#### Task item:
Go through the records and show each line where the word "positivity" occurs.

#### Task inputs:
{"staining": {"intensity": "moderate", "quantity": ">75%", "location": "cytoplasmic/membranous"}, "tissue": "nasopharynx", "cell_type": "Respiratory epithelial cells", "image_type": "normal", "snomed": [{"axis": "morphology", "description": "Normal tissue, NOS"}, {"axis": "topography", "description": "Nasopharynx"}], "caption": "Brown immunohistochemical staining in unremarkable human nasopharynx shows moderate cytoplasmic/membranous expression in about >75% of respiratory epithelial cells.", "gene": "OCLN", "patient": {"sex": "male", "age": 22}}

==

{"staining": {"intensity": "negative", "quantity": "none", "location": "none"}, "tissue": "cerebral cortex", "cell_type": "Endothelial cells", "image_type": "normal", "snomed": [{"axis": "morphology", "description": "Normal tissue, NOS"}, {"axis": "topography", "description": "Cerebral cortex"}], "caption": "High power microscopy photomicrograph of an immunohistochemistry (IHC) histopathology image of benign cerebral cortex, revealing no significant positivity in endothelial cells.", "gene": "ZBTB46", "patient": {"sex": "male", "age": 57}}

---

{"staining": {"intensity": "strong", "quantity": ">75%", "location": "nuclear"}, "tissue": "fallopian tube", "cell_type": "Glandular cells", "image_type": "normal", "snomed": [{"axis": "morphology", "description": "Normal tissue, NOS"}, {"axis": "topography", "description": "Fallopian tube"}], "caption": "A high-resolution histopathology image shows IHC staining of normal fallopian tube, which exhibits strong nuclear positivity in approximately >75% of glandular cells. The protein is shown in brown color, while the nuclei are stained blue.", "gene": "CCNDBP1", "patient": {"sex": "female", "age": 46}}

#### Task output:
{"staining": {"intensity": "negative", "quantity": "none", "location": "none"}, "tissue": "cerebral cortex", "cell_type": "Endothelial cells", "image_type": "normal", "snomed": [{"axis": "morphology", "description": "Normal tissue, NOS"}, {"axis": "topography", "description": "Cerebral cortex"}], "caption": "High power microscopy photomicrograph of an immunohistochemistry (IHC) histopathology image of benign cerebral cortex, revealing no significant positivity in endothelial cells.", "gene": "ZBTB46", "patient": {"sex": "male", "age": 57}}
{"staining": {"intensity": "strong", "quantity": ">75%", "location": "nuclear"}, "tissue": "fallopian tube", "cell_type": "Glandular cells", "image_type": "normal", "snomed": [{"axis": "morphology", "description": "Normal tissue, NOS"}, {"axis": "topography", "description": "Fallopian tube"}], "caption": "A high-resolution histopathology image shows IHC staining of normal fallopian tube, which exhibits strong nuclear positivity in approximately >75% of glandular cells. The protein is shown in brown color, while the nuclei are stained blue.", "gene": "CCNDBP1", "patient": {"sex": "female", "age": 46}}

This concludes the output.